■ Task ■
What is needed is an exact reproduction of the lines in the records below, starting at the line with "thumb ip: (150, 159)" and ending at the line with "ring dip: (222, 158)", both included, and nothing else; pictures stay out.

■ Given data ■
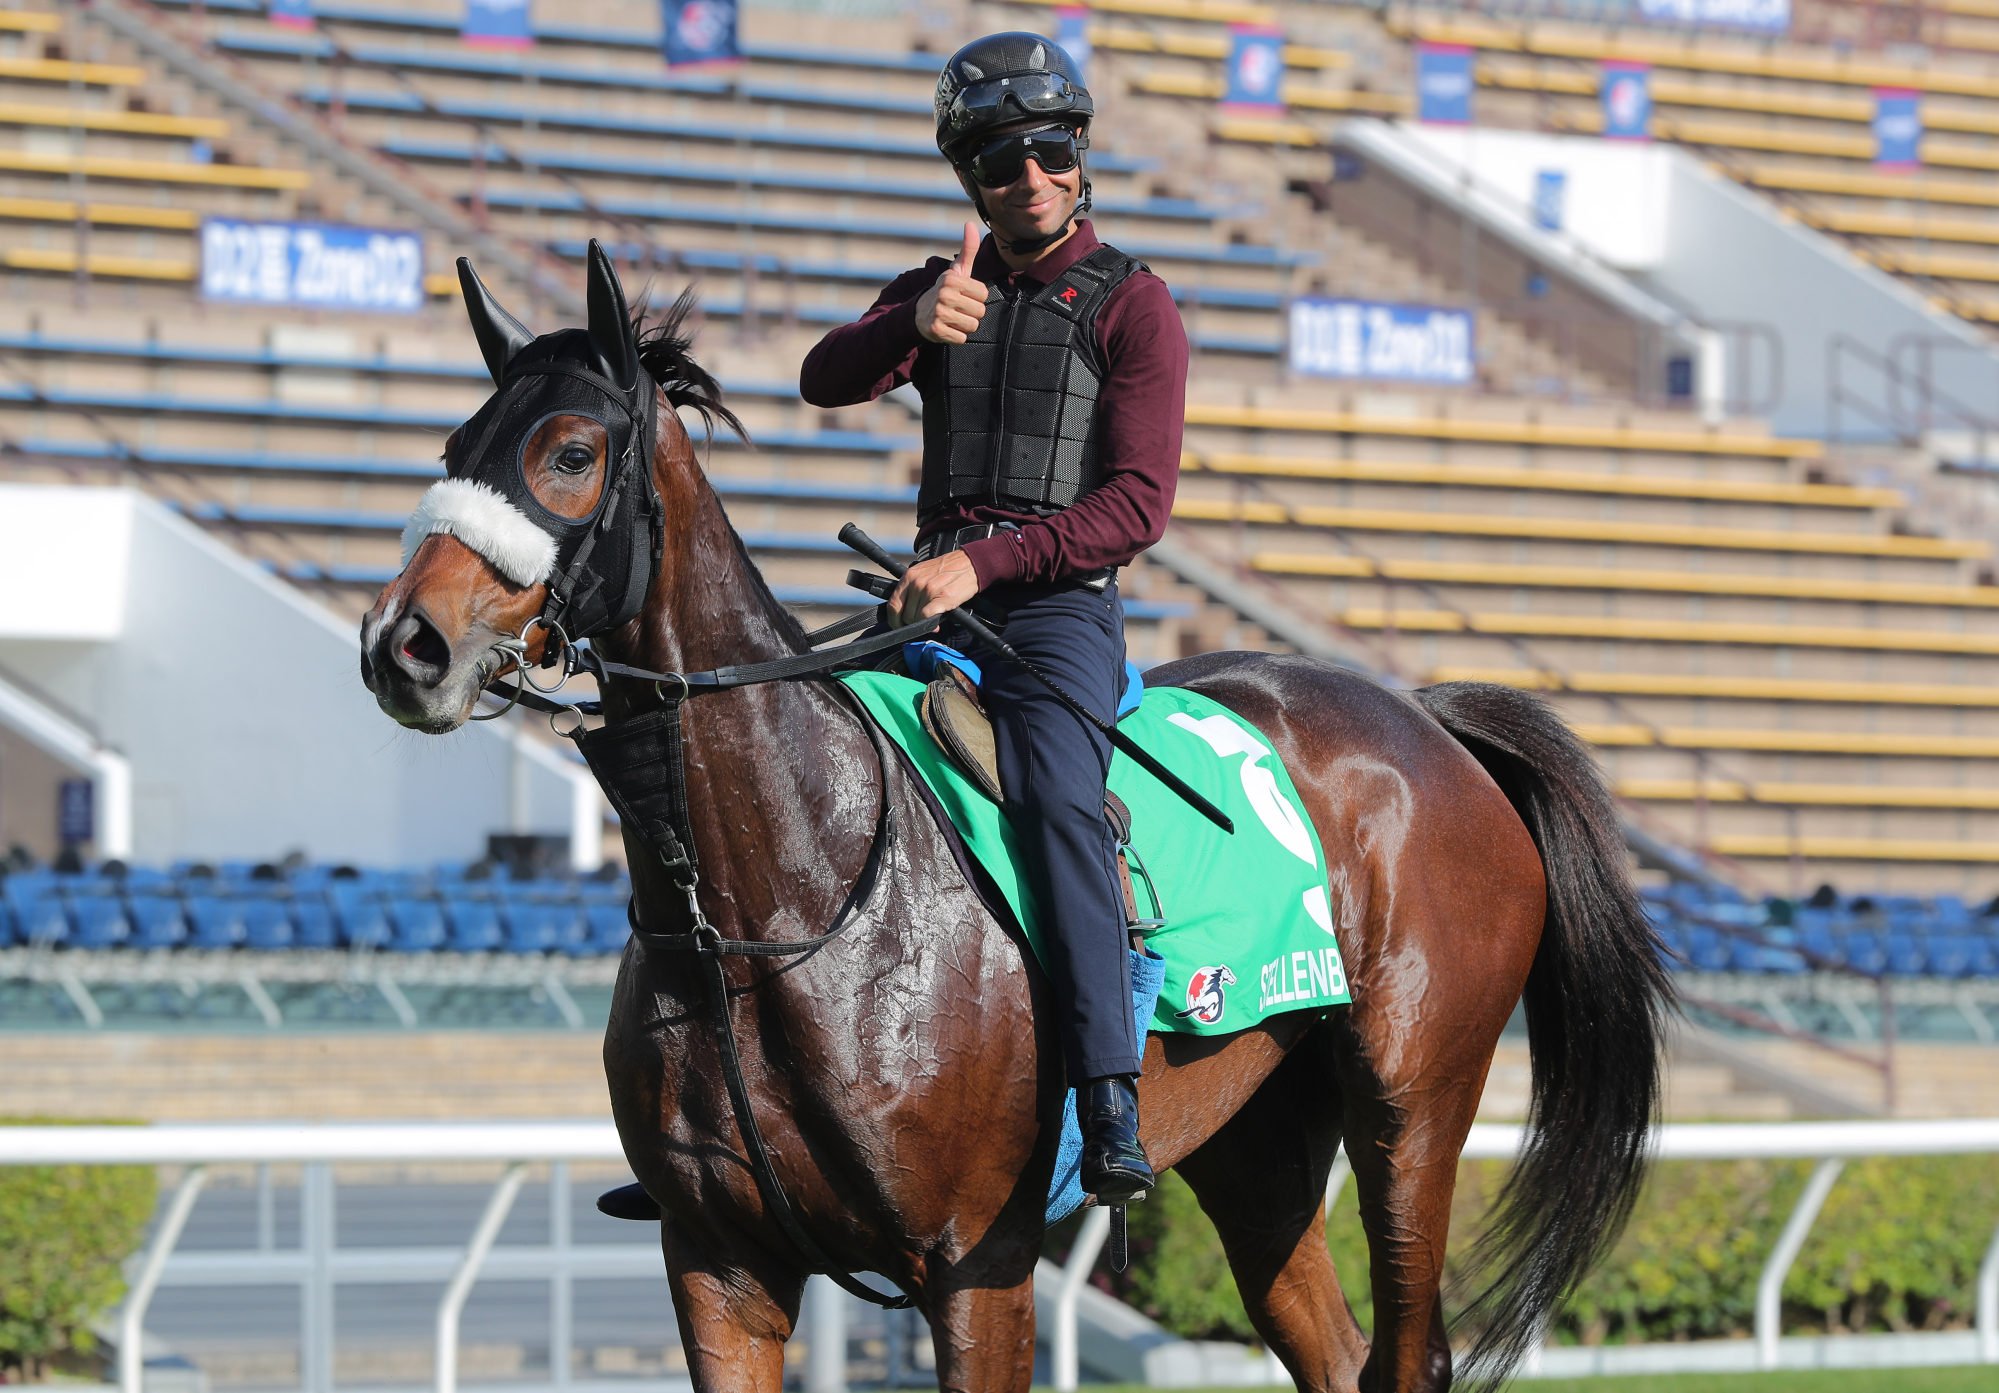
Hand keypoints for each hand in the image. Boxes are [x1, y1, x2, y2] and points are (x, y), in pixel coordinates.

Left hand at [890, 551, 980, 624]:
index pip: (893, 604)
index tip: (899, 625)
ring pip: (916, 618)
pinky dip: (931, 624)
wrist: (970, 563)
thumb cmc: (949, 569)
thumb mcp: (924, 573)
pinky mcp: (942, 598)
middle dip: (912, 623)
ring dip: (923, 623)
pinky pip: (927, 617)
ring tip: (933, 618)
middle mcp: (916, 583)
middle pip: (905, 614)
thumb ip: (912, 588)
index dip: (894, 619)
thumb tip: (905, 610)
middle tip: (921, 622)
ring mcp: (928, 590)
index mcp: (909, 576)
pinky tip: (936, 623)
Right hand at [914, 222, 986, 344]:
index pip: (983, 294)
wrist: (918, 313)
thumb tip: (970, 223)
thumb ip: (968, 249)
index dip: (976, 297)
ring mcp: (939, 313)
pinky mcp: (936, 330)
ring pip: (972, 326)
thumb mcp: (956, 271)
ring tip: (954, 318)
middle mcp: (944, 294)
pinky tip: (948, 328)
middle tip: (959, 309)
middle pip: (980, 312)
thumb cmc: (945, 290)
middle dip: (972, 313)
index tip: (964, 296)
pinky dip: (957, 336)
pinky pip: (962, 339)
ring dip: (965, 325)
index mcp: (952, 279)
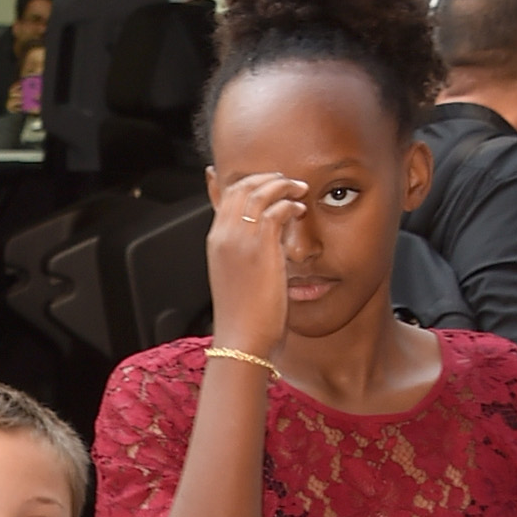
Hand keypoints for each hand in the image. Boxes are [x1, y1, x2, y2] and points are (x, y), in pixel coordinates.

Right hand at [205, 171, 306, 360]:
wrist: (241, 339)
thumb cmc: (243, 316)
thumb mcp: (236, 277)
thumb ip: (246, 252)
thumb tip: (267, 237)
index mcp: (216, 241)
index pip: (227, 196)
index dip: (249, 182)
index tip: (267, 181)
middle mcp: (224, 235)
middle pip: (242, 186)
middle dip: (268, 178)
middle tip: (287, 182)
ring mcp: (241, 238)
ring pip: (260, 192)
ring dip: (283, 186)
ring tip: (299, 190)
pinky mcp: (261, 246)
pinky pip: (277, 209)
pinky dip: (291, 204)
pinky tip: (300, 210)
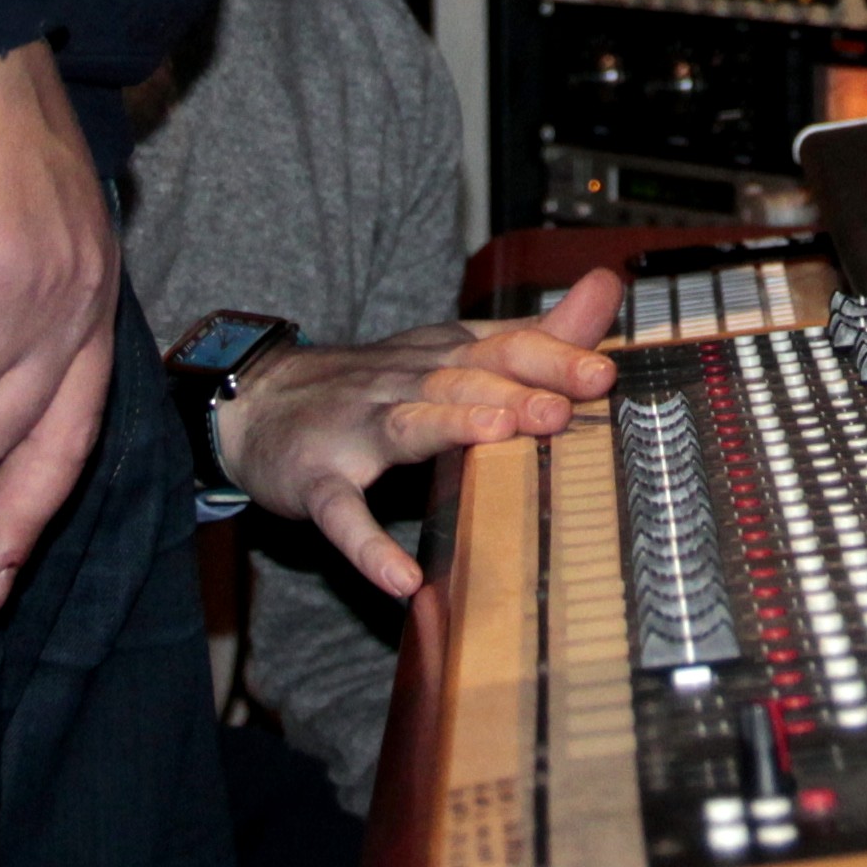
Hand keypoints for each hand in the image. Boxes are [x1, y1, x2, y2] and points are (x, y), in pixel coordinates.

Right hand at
==
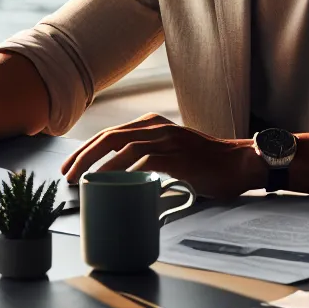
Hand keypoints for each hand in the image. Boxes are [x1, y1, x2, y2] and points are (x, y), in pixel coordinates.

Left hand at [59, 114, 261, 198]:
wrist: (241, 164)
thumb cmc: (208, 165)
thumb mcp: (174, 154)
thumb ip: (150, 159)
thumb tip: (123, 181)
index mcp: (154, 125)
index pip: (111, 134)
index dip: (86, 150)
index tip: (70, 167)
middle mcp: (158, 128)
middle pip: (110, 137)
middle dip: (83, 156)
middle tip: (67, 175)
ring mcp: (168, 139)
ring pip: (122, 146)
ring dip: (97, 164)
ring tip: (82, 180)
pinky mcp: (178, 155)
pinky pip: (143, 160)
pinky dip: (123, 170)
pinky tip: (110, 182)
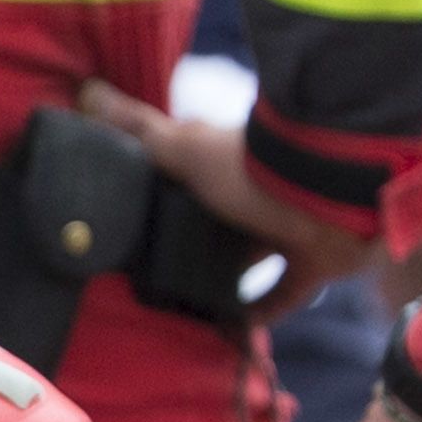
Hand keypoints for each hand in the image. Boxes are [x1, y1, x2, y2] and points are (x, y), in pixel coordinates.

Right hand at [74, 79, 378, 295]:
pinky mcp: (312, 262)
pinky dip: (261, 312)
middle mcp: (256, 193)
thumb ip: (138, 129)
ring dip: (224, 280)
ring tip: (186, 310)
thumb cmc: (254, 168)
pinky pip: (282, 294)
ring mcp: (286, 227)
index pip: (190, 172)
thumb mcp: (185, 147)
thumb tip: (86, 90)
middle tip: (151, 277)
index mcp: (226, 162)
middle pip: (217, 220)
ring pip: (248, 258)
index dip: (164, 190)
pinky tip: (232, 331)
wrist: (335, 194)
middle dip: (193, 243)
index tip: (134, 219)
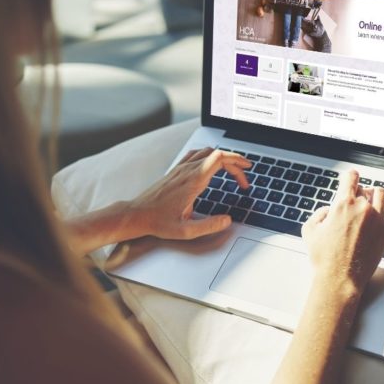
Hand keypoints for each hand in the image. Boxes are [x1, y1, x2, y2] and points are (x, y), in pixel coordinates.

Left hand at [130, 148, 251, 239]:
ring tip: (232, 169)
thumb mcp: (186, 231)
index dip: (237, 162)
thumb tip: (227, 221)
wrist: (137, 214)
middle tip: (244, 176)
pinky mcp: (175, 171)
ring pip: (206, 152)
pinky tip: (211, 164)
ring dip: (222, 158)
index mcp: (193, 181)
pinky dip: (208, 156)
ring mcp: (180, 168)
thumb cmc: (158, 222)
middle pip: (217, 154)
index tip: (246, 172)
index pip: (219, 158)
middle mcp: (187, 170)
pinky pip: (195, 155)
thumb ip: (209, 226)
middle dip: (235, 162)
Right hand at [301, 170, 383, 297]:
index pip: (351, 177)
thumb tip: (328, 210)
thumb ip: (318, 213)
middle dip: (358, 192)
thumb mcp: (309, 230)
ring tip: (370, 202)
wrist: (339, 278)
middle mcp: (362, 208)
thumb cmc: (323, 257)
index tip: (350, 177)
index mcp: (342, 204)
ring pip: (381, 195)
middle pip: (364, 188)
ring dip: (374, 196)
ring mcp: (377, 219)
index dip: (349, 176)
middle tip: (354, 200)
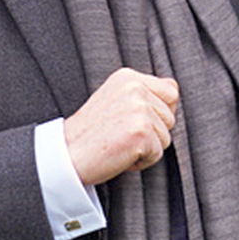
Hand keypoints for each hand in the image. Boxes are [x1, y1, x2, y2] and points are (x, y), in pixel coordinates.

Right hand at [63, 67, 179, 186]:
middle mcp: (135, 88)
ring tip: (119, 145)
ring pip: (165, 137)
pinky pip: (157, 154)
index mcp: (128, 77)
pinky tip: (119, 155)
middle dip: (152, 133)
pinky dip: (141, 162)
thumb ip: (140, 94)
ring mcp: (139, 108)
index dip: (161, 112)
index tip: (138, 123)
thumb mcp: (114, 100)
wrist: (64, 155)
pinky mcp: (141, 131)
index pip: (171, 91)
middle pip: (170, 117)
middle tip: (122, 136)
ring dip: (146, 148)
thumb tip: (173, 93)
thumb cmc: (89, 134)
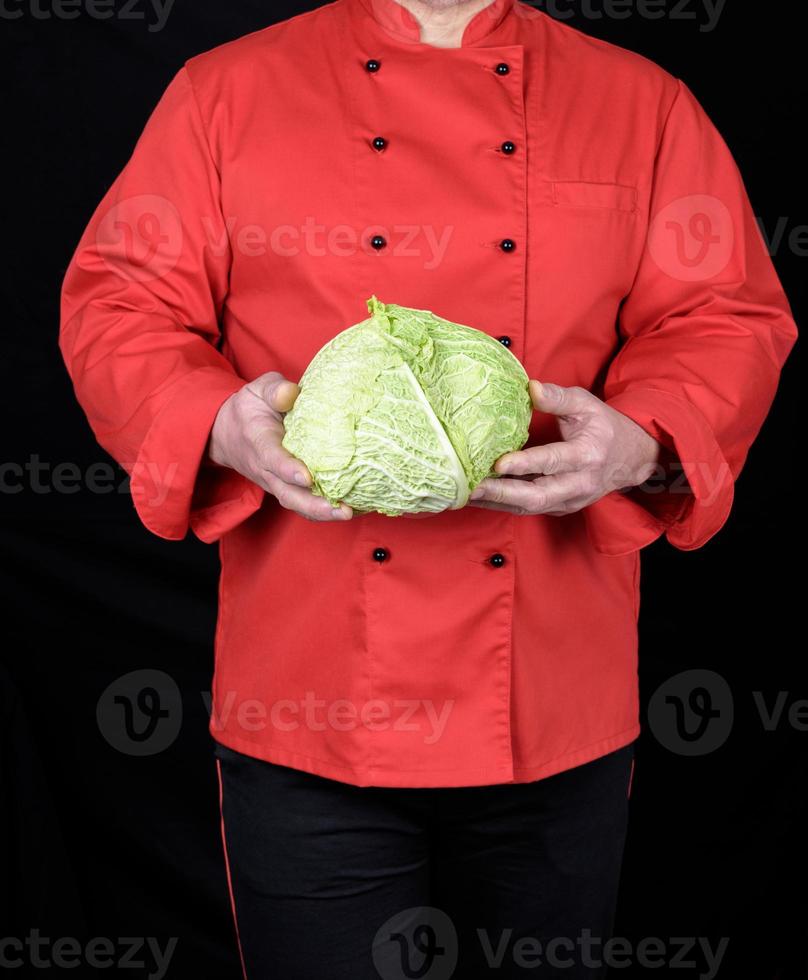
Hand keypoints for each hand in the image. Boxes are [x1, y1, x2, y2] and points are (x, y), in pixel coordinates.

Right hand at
--
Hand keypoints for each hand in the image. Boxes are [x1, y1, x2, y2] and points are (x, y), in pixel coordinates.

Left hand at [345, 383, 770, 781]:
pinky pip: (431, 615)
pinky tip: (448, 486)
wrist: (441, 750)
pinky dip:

■ Task result ■
thumb ip: (150, 159)
thumb tip: (123, 181)
index mcp: (154, 125)
index pip: (111, 134)
index dip: (86, 150)
index tip: (70, 167)
middle mcp: (158, 128)
middle pip: (110, 137)
middle dip: (83, 156)
middle tip: (67, 175)
ring mcp: (168, 139)
ring pip: (122, 146)
ring dip: (97, 164)
ring tip: (82, 180)
pinky mcp: (178, 155)
pinky pip: (143, 160)
pinky dip: (123, 170)
pinky tip: (110, 182)
Hand keypoints for each hand in the image. Boxes are [x1, y1, x2, y2] and points are (x, y), in pixel coordinates.

Right hand at [74, 79, 378, 295]:
pinky mcp: (312, 262)
pinky dip: (261, 312)
middle mcp: (256, 193)
thumb ip: (138, 129)
ring dip: (224, 280)
ring tip: (186, 310)
thumb cmc: (254, 168)
pinky pip: (282, 294)
ring mcp: (286, 227)
index pip: (190, 172)
thumb mcp: (185, 147)
thumb tip: (86, 90)
middle tip: (151, 277)
index mcp: (226, 162)
middle pip: (217, 220)
ring pip: (248, 258)
index dip: (164, 190)
pinky tip: (232, 331)
wrist: (335, 194)
middle dip: (193, 243)
index tip: (134, 219)
Hand keypoints for each hand in the image. Boxes are [x1, y1, x2, y2] and points are (x, y), in pixel coordinates.

Left hand at [130, 148, 251, 239]:
ring tip: (232, 169)
thumb mcp: (186, 231)
index dip: (237, 162)
thumb tip: (227, 221)
wrist: (137, 214)
middle tip: (244, 176)
pinky mcp: (175, 171)
ring pip: (206, 152)
pinky tip: (211, 164)
ring dip: (222, 158)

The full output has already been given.